Although the exact cause of bacterial vaginosis is a source of debate in the medical community, an increase in certain bacteria in the vagina may be responsible, according to MedicineNet. Risk factors for developing the condition include multiple or new sex partners, use of IUD birth control devices, vaginal douching, and recent antibiotic use.
In about one-third of those afflicted with bacterial vaginosis, the condition clears up and resolves on its own without any sort of medical intervention, notes MedicineNet. Some of the most commonly prescribed antibiotics for the condition include Flagyl, taken in pill form orally or as a vaginal preparation, and metronidazole gel, which is also a vaginal preparation but available in a pill form too.

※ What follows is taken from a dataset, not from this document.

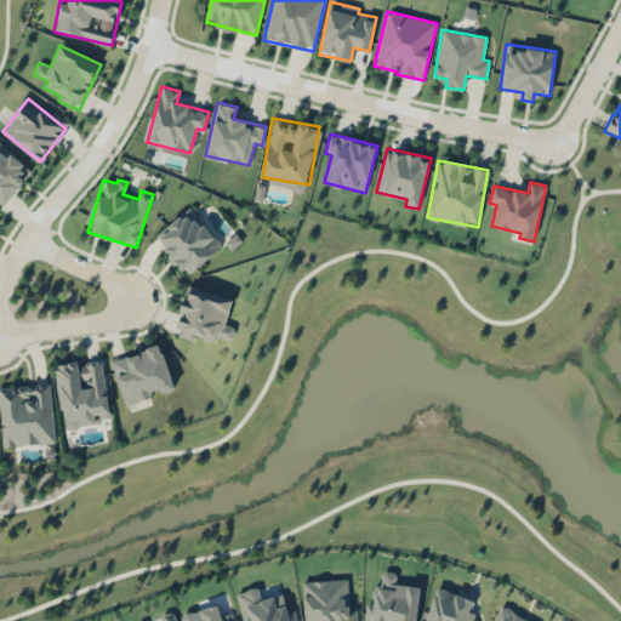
[(155,234),(184,274),(221,249),(193,208),(155,234)]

Vaginal clindamycin cream is another option. Tindamax is a good option for those who experience side effects from metronidazole.
One course of antibiotics is generally enough to clear up an initial infection of bacterial vaginosis, notes MedicineNet. More than 50 percent of those treated for bacterial vaginosis develop recurrent infections within the following 12 months. For recurrent infections, another round of antibiotics is the general course of treatment.